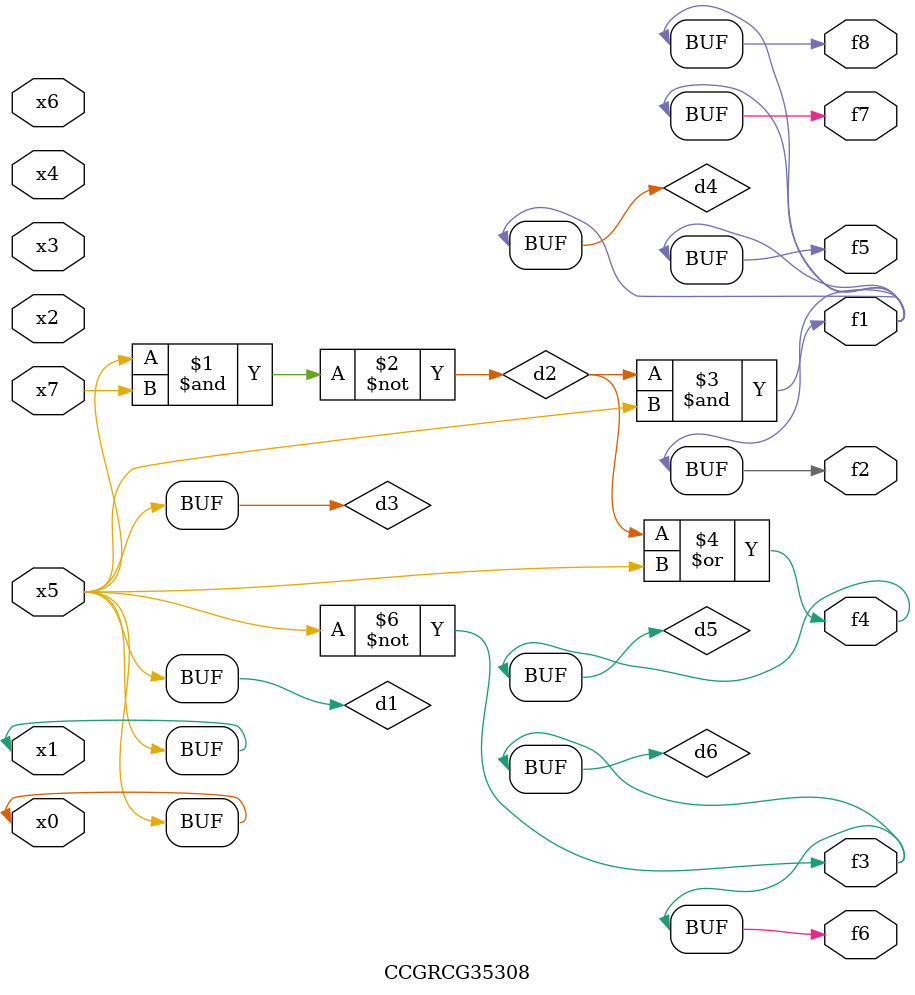
<source format=v>
module CCGRCG35308(
	input x0, x1, x2, x3, x4, x5, x6, x7,
	output f1, f2, f3, f4, f5, f6, f7, f8
);

	wire d1, d2, d3, d4, d5, d6;

	buf (d1, x0, x5);
	nand (d2, x5, x7);
	buf (d3, x0, x1);
	and (d4, d2, d3);
	or (d5, d2, d3);
	nor (d6, d1, d3);
	assign f1 = d4;
	assign f2 = d4;
	assign f3 = d6;
	assign f4 = d5;
	assign f5 = d4;
	assign f6 = d6;
	assign f7 = d4;
	assign f8 = d4;
endmodule

</source>
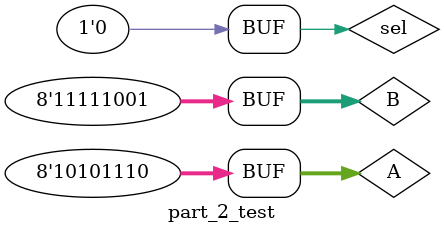
<source format=v>

module part_1_test();
reg [7:0] A;
reg [7:0] B;
reg sel;
wire [7:0] O;

part_1 uut(.data1(A), .data2(B),  .select(sel), .out(O));

initial begin
        A=8'b10101110; B=8'b11111001; sel=1; #300;
        A=8'b10101110; B=8'b11111001; sel=0; #300;
        A=8'b11111111; B=8'b11111001; sel=0; #300;
end
endmodule

module part_2_test();
reg [7:0] A;
reg [7:0] B;
reg sel;
wire [7:0] O1;
wire [7:0] O2;

part_2 uut(.data1(A), .data2(B),  .select(sel), .out(O1), .out2(O2));

initial begin
        A=8'b10101110; B=8'b11111001; sel=1; #125;
        A=8'b10101110; B=8'b11111001; sel=0; #125;
end
endmodule




</source>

#####

_Work to complete_
Would you copy exactly the lines from the one that contains "module part_2_test();" through the final line of the records above, including both?

_Response area_
module part_2_test();
reg [7:0] A;
reg [7:0] B;
reg sel;
wire [7:0] O1;
wire [7:0] O2;

part_2 uut(.data1(A), .data2(B),  .select(sel), .out(O1), .out2(O2));

initial begin
        A=8'b10101110; B=8'b11111001; sel=1; #125;
        A=8'b10101110; B=8'b11111001; sel=0; #125;
end
endmodule




</source>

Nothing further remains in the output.